### TRECHO PARA LEITURA ###

Antigamente, tratavam-se os pacientes. Nos dias atuais “tratam-se” doenças, sintomas, achados de exames. Por outro lado, a quebra da relação médico/paciente, faz com que o paciente impaciente não tenha mais seu “conselheiro” de confiança, capaz de orientá-lo e de tranquilizá-lo. Assim, quando tem qualquer sintoma consulta o Dr. Google; levanta hipóteses diagnósticas descabidas; procura o pronto-socorro mais próximo de casa; é atendido por um jovem médico totalmente despreparado que, para satisfazer a instituição onde trabalha, para atender as exigências do impaciente e para garantir sua própria segurança, pede exames; prescreve medicamentos (quanto mais novos, melhor…) e, não raramente, interna o impaciente, de preferência em uma UTI, onde ele será visto cada dia por um médico diferente que, em atenção à logística acima exemplificada, vai continuar pedindo exames e prescrevendo medicamentos, de acordo com “protocolos”. Não é por acaso que todos os hospitais estão crescendo de forma impressionante. 

Aliás, a adoção sistemática e universal de protocolos é, em meu modo de ver, outra conduta potencialmente prejudicial. De fato, ao adotar de forma cega um protocolo, o médico esquece que cada paciente é “um” paciente, com características físicas, psicológicas, fisiológicas, genômicas totalmente peculiares. Os protocolos podem ser usados como um roteiro genérico, mas não podem substituir a avaliação clínica individualizada. Não se pode pretender que o uso de protocolos compense e substitua a falta de preparo dos profissionais envolvidos. Se assim fosse, os médicos seriam profissionais totalmente desnecessários. E não esqueçam que muitos dos protocolos divulgados e adotados indiscriminadamente são elaborados por entidades internacionais quem usam critérios inviáveis em nosso país e, não raramente, são movidas, também, por interesses econômicos ou de promoção pessoal ou institucional. 

Poderia, aqui, discutir uma série de outros aspectos, como o papel do “ensino a distância”, a assim denominada “indução de necessidades”, o “disease mongering” (ou a comercialização das doenças); o impacto da “defensive medicine” (medicina defensiva), que eu denomino “offensive medicine” e “expensive medicine”; e vários outros tópicos entre os quais as consequências funestas da fragmentação exagerada da assistência médica, da falta de comunicação entre os médicos envolvidos e da participação crescente de outros profissionais de saúde que adotam posturas que, no passado, eram de responsabilidade exclusiva do médico. Tais considerações podem parecer fruto de uma fantasia, mas estou convencido que se fizermos uma investigação entre os médicos mais experientes (para não dizer “mais idosos”…), a maioria concordará com elas.

###

> DESCRIÇÃO DO EXERCÍCIO
Dê continuidade ao trecho acima sobre a prática médica atual, começando logo após a última frase.

### DADOS ARMAZENADOS ###

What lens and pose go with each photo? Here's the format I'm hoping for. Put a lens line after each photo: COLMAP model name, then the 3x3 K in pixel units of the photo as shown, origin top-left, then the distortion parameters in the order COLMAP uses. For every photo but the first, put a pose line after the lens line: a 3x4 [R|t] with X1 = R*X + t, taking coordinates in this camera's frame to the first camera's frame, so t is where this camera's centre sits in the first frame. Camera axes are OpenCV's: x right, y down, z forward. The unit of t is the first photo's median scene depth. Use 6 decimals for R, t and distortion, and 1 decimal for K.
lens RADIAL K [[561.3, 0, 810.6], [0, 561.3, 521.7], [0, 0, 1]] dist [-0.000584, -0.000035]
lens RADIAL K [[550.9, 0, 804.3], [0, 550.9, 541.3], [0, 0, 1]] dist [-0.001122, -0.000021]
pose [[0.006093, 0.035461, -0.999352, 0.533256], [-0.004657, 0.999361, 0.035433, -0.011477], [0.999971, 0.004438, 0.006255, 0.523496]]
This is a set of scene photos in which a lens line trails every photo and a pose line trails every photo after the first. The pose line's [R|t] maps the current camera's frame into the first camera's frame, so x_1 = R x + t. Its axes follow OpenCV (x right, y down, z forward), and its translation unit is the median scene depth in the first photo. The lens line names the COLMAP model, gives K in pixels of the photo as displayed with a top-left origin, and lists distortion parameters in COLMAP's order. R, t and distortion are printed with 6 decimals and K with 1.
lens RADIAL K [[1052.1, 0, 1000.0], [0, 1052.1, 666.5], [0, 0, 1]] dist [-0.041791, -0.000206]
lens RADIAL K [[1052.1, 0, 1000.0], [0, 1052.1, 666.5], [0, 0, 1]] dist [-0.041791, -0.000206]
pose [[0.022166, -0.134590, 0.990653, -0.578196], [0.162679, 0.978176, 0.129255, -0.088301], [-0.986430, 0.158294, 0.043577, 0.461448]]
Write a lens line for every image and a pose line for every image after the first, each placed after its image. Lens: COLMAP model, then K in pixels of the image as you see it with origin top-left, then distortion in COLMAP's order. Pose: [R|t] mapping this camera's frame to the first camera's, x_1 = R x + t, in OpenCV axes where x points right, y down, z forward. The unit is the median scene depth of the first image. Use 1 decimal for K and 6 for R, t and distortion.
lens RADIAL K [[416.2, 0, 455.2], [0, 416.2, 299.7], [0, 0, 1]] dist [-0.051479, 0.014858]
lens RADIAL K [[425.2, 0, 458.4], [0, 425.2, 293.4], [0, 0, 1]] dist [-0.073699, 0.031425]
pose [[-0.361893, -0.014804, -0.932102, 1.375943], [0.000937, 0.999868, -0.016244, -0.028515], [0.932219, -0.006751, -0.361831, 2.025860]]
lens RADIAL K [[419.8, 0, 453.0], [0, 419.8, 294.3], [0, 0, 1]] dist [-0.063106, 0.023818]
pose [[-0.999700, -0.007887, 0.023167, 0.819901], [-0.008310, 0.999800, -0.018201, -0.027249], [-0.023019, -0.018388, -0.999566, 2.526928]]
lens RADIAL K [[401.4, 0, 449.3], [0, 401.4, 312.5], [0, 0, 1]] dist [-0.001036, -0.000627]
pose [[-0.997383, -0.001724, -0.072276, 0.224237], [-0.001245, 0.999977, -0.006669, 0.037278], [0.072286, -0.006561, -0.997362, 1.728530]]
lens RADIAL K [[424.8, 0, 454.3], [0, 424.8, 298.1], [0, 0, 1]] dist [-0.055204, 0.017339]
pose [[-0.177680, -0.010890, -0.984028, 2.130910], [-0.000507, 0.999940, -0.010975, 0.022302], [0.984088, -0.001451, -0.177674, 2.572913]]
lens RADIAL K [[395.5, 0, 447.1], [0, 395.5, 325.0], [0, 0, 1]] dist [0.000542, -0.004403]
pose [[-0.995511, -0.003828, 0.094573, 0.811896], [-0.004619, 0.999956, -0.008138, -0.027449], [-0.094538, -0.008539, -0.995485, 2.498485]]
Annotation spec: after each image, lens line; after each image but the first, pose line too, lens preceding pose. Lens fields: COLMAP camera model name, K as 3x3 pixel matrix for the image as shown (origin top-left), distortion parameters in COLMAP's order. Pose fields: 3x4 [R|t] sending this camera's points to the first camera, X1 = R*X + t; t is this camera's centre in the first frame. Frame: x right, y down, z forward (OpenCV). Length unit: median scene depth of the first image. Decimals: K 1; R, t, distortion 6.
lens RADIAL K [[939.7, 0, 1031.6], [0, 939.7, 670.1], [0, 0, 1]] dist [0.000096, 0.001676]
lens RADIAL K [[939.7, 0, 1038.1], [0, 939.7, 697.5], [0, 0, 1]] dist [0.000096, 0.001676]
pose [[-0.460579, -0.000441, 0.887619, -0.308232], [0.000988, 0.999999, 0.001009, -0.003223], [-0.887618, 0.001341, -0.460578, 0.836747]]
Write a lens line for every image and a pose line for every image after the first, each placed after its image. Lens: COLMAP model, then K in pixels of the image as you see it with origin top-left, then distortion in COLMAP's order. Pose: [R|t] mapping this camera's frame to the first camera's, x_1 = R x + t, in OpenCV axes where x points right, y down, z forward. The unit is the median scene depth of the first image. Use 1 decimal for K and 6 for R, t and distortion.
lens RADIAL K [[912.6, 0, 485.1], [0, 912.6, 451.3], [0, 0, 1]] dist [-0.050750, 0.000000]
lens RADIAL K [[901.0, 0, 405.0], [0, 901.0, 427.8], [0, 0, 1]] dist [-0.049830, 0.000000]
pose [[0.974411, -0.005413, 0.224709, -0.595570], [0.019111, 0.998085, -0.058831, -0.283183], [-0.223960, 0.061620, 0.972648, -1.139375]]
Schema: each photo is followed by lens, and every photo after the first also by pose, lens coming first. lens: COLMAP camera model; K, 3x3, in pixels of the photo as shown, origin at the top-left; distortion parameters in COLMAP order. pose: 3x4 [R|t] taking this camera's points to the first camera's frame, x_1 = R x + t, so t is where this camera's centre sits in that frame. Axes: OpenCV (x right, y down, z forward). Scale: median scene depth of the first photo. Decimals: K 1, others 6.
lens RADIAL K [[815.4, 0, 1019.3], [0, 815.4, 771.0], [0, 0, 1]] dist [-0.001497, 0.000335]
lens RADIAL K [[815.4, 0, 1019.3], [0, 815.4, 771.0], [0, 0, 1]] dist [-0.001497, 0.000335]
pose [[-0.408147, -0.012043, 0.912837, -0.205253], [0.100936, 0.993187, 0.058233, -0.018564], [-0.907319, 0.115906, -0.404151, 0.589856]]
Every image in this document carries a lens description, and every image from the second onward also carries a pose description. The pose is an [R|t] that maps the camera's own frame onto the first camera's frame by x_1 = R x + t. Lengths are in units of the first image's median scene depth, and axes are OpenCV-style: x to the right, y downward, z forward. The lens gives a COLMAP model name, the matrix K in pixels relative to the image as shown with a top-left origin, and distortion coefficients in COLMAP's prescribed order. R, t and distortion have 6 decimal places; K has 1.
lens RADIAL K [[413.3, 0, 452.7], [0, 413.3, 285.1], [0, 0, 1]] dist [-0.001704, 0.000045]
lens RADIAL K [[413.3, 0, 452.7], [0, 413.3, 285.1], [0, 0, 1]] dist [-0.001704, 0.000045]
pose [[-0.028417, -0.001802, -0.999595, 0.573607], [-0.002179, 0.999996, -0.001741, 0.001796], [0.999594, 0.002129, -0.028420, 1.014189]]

###

> RESPOSTA DA TAREFA
Ao encerrar estas palavras, desejo ressaltar a importância do treinamento dos alunos em aspectos básicos de técnica cirúrgica. Não raramente o médico recémformado inicia sua vida profissional trabalhando em serviços de emergência. É fundamental, pois, que ele tenha um treinamento técnico básico, suficiente para que possa oferecer uma assistência correta aos pacientes. A adoção de treinamento por métodos de simulação, ainda que possa ser útil, não substitui o treinamento em animais de experimento. 

É óbvio que o uso de animais desperta várias dúvidas, particularmente de natureza ética e econômica. É importante, por estas razões, lembrar que existem protocolos que já foram submetidos ao Ministério Público Federal, através dos quais as disciplinas de técnica cirúrgica assumem a responsabilidade de tratar os animais de forma ética, submetendo-os a medidas farmacológicas de pré-anestesia e de anestesia antes de iniciar qualquer procedimento cirúrgico, e sacrificando-os, ao término do procedimento, sob anestesia geral. Ainda que existam custos econômicos inerentes a esta vertente educacional, é óbvio que ela contribui de forma inquestionável para a formação dos estudantes; e, ainda que resulte no sacrifício de animais, seguramente permitirá que muitas vidas humanas sejam salvas. 

Termino esta enxurrada de considerações apresentando minhas felicitações às entidades que promoveram este colóquio, na esperança que novos debates sejam promovidos e que sejam divulgados amplamente tanto às associações profissionais e às entidades públicas responsáveis pela assistência à saúde como ao grande público.